You May Want to Explore The Dangerous Road to Ojuela
Ojuela is a small mining ghost town located northeast of the state of Durango, in Mexico. The tortuous road to the town should not be attempted by those who don't know how to reverse.
How long is the road to Ojuela?
Adjacent to the historic village of Mapimí, the road to the ghost town starts off the Carretera Federal 30. It’s 7km (4.3 miles) long and was built with gravel and cobblestone sections. The ride up the mountain, through ancient slopes, is nearly as exciting as any other part of the trip, as the vehicle passes by fascinating desert plants and rock formations. Some parts are so narrow that if two vehicles have to pass each other, one vehicle might have to reverse for anything up to 3 kilometres of winding narrow road to get to a place wide enough to pass.
When was Ojuela Bridge built?
The town is famous for a bridge, known as Puente de Ojuela, also known as the Mapimi Bridge. It’s one of the world’s most scariest bridges and the most visited structures in this town. It was designed by the same people as the Brooklyn Bridge and is considered one of the most dangerous and mysterious places on the planet. With a length of around 1,000 feet and a height of 327 feet above a ravine, the Puente de Ojuela is a suspension bridge leading to a ghost town. It’s 2 feet wide and steel cables have been added for safety over two towers. Currently this bridge is only used for pedestrians. The bridge connects the ghost town to an abandoned mine. It was completed in 1898 and was restored as a tourist attraction in 1991. At the time of construction, the Puente de Ojuela was the third longest suspension bridge in the world. Passing through it gives a feeling of weightlessness, thanks to the open design of the construction and an impressive height.
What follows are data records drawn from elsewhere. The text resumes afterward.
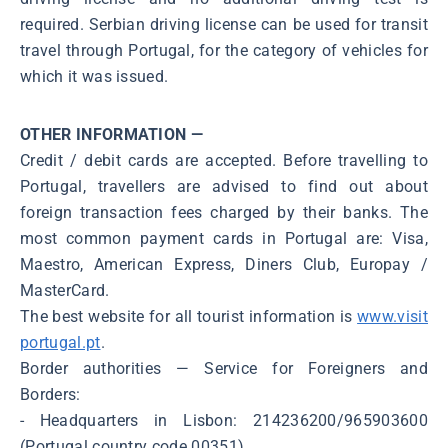
required. Serbian driving license can be used for transit
travel through Portugal, for the category of vehicles for
which it was issued.
OTHER INFORMATION —
Credit / debit cards are accepted. Before travelling to
Portugal, travellers are advised to find out about
foreign transaction fees charged by their banks. The
most common payment cards in Portugal are: Visa,
Maestro, American Express, Diners Club, Europay /
MasterCard.
The best website for all tourist information is
www.visit
portugal.pt
.
Border authorities ― Service for Foreigners and
Borders:
- Headquarters in Lisbon: 214236200/965903600
(Portugal country code 00351)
Discovered in the year 1598, the Ojuela Mine produced a large quantity of mineral (silver, gold, manganese and zinc) during the last part of the 19th century. In the 20th century, a strong storm destroyed the place, which caused its inhabitants to emigrate to other states, leaving the place totally abandoned. Due to the lack of work, a large part of the population began to leave the town.